• [Your assignment]: Switch each "Signature" in the material below to "Declaration" and reproduce the lines with no other changes.

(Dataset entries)
━━━━━━━━━━

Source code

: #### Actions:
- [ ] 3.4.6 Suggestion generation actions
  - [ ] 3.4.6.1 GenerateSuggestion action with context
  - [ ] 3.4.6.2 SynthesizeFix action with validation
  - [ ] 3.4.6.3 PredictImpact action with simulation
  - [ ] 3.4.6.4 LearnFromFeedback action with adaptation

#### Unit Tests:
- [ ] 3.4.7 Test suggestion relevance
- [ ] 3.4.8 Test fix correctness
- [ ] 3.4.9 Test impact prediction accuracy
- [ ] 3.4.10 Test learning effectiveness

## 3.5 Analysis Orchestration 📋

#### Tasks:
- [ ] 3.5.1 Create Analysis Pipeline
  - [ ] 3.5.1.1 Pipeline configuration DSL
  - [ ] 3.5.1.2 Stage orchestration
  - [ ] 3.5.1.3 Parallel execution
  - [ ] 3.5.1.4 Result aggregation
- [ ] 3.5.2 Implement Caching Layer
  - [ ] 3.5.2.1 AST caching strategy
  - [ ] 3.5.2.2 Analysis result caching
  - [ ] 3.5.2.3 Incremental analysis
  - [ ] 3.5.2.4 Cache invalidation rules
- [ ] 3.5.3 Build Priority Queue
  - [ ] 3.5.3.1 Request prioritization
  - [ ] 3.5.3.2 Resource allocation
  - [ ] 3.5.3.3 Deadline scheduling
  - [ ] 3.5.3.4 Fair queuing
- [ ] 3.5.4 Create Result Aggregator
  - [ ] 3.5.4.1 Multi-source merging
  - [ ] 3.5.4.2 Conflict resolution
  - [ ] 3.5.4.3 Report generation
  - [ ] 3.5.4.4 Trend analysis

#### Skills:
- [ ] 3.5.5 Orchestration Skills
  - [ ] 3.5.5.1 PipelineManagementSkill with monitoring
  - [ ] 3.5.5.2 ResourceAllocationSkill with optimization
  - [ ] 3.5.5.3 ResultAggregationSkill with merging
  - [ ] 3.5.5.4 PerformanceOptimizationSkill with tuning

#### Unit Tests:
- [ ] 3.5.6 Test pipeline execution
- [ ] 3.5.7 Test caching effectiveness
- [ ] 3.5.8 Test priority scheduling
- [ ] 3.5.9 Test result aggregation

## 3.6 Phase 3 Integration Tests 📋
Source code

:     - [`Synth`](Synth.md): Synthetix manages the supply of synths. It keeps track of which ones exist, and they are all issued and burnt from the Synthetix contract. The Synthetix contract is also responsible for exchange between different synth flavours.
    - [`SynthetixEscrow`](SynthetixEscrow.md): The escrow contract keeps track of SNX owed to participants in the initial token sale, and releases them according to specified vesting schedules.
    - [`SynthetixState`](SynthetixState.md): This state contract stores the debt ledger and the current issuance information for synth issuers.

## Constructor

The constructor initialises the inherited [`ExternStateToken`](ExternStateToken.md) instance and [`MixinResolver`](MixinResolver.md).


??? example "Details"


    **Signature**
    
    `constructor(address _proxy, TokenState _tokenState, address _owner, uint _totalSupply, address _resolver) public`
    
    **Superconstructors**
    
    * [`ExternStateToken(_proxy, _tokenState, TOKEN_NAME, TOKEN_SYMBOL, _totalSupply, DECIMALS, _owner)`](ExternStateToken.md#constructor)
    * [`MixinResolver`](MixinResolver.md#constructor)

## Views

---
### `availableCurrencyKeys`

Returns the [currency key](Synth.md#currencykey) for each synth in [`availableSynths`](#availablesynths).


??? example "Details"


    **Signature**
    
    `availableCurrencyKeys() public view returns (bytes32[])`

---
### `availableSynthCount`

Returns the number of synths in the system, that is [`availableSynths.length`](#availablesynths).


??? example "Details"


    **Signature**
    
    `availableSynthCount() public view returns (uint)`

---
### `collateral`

━━━━━━━━━━

• [Solution for this task]:
Source code

: #### Actions:
- [ ] 3.4.6 Suggestion generation actions
  - [ ] 3.4.6.1 GenerateSuggestion action with context
  - [ ] 3.4.6.2 SynthesizeFix action with validation
  - [ ] 3.4.6.3 PredictImpact action with simulation
  - [ ] 3.4.6.4 LearnFromFeedback action with adaptation

#### Unit Tests:
- [ ] 3.4.7 Test suggestion relevance
- [ ] 3.4.8 Test fix correctness
- [ ] 3.4.9 Test impact prediction accuracy
- [ ] 3.4.10 Test learning effectiveness

## 3.5 Analysis Orchestration 📋

#### Tasks:
- [ ] 3.5.1 Create Analysis Pipeline
  - [ ] 3.5.1.1 Pipeline configuration DSL
  - [ ] 3.5.1.2 Stage orchestration
  - [ ] 3.5.1.3 Parallel execution
  - [ ] 3.5.1.4 Result aggregation
- [ ] 3.5.2 Implement Caching Layer
  - [ ] 3.5.2.1 AST caching strategy
  - [ ] 3.5.2.2 Analysis result caching
  - [ ] 3.5.2.3 Incremental analysis
  - [ ] 3.5.2.4 Cache invalidation rules
- [ ] 3.5.3 Build Priority Queue
  - [ ] 3.5.3.1 Request prioritization
  - [ ] 3.5.3.2 Resource allocation
  - [ ] 3.5.3.3 Deadline scheduling
  - [ ] 3.5.3.4 Fair queuing
- [ ] 3.5.4 Create Result Aggregator
  - [ ] 3.5.4.1 Multi-source merging
  - [ ] 3.5.4.2 Conflict resolution
  - [ ] 3.5.4.3 Report generation
  - [ ] 3.5.4.4 Trend analysis

#### Skills:
- [ ] 3.5.5 Orchestration Skills
  - [ ] 3.5.5.1 PipelineManagementSkill with monitoring
  - [ ] 3.5.5.2 ResourceAllocationSkill with optimization
  - [ ] 3.5.5.3 ResultAggregationSkill with merging
  - [ ] 3.5.5.4 PerformanceOptimizationSkill with tuning

#### Unit Tests:
- [ ] 3.5.6 Test pipeline execution
- [ ] 3.5.7 Test caching effectiveness
- [ ] 3.5.8 Test priority scheduling
- [ ] 3.5.9 Test result aggregation

## 3.6 Phase 3 Integration Tests 📋
Source code

:     - [`Synth`](Synth.md): Synthetix manages the supply of synths. It keeps track of which ones exist, and they are all issued and burnt from the Synthetix contract. The Synthetix contract is also responsible for exchange between different synth flavours.
    - [`SynthetixEscrow`](SynthetixEscrow.md): The escrow contract keeps track of SNX owed to participants in the initial token sale, and releases them according to specified vesting schedules.
    - [`SynthetixState`](SynthetixState.md): This state contract stores the debt ledger and the current issuance information for synth issuers.

## Constructor

The constructor initialises the inherited [`ExternStateToken`](ExternStateToken.md) instance and [`MixinResolver`](MixinResolver.md).


??? example "Details"


    **Declaration**
    
    `constructor(address _proxy, TokenState _tokenState, address _owner, uint _totalSupply, address _resolver) public`
    
    **Superconstructors**
    
    * [`ExternStateToken(_proxy, _tokenState, TOKEN_NAME, TOKEN_SYMBOL, _totalSupply, DECIMALS, _owner)`](ExternStateToken.md#constructor)
    * [`MixinResolver`](MixinResolver.md#constructor)

## Views

---
### `availableCurrencyKeys`

Returns the [currency key](Synth.md#currencykey) for each synth in [`availableSynths`](#availablesynths).


??? example "Details"


    **Declaration**
    
    `availableCurrencyKeys() public view returns (bytes32[])`

---
### `availableSynthCount`

Returns the number of synths in the system, that is [`availableSynths.length`](#availablesynths).


??? example "Details"


    **Declaration**
    
    `availableSynthCount() public view returns (uint)`

---
### `collateral`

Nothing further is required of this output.